Job → From the entries below, extract every line between the one containing "зону хранения ил" and the one containing "и поправку. С т", inclusive, and reproduce each line without any change.

Data excerpts →
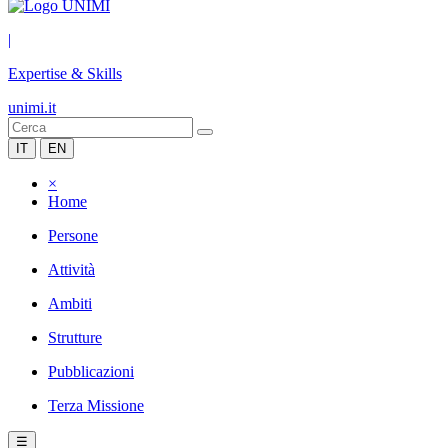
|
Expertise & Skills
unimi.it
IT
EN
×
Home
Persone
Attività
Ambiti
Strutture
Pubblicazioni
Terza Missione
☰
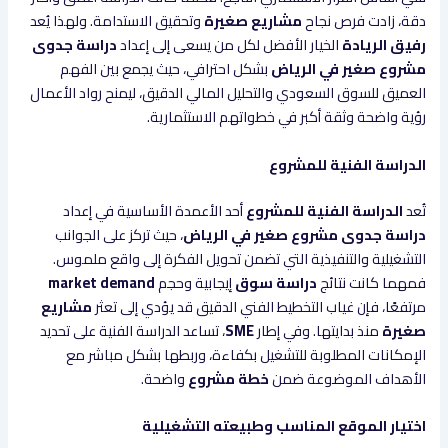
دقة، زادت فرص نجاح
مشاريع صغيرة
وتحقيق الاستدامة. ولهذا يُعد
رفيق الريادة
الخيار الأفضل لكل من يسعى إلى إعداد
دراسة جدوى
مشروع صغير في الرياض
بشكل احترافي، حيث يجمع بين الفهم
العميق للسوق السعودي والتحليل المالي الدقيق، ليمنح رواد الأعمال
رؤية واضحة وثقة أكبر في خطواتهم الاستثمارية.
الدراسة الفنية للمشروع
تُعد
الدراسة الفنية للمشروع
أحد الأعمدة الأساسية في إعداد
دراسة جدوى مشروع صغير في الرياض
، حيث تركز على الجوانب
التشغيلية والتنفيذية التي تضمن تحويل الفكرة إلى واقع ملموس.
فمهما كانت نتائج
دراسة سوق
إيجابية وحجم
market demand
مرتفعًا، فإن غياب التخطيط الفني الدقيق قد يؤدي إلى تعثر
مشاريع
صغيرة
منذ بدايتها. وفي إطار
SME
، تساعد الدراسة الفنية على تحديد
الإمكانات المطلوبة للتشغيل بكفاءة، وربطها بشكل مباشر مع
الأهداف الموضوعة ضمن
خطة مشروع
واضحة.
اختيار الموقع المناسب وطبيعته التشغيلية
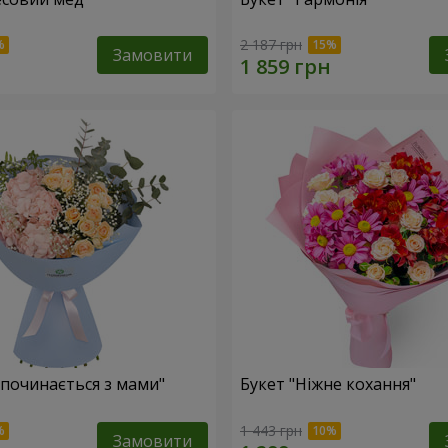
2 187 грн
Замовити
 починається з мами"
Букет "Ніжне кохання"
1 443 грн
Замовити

==

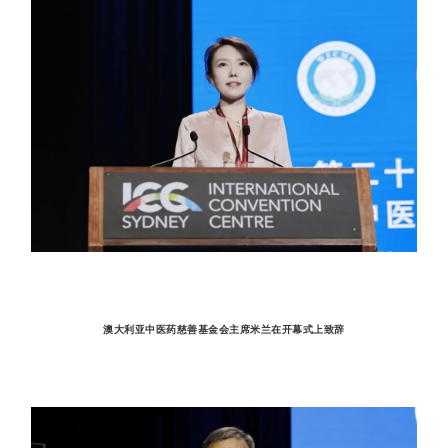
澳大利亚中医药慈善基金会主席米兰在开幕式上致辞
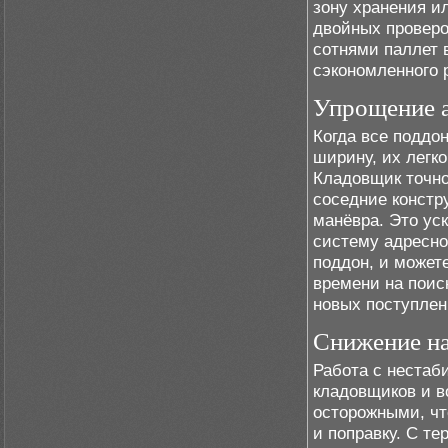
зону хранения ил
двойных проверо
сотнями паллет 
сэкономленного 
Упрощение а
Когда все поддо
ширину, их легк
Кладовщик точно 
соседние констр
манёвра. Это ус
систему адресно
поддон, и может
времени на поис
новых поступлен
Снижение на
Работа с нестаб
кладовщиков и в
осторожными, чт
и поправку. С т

Task solution →
зону хранения ил
двойных проверо
сотнями паллет 
сэкономленного 
Упрощение а
Когда все поддо
ширину, их легк
Кладовщик точно 
соседние констр
манёвра. Это ус
систему адресно
поддон, и может
времени на поис
новых поступлен
Снижение на
Работа с нестаб
кладовщиков и в
осторожными, чт
и поправку. С т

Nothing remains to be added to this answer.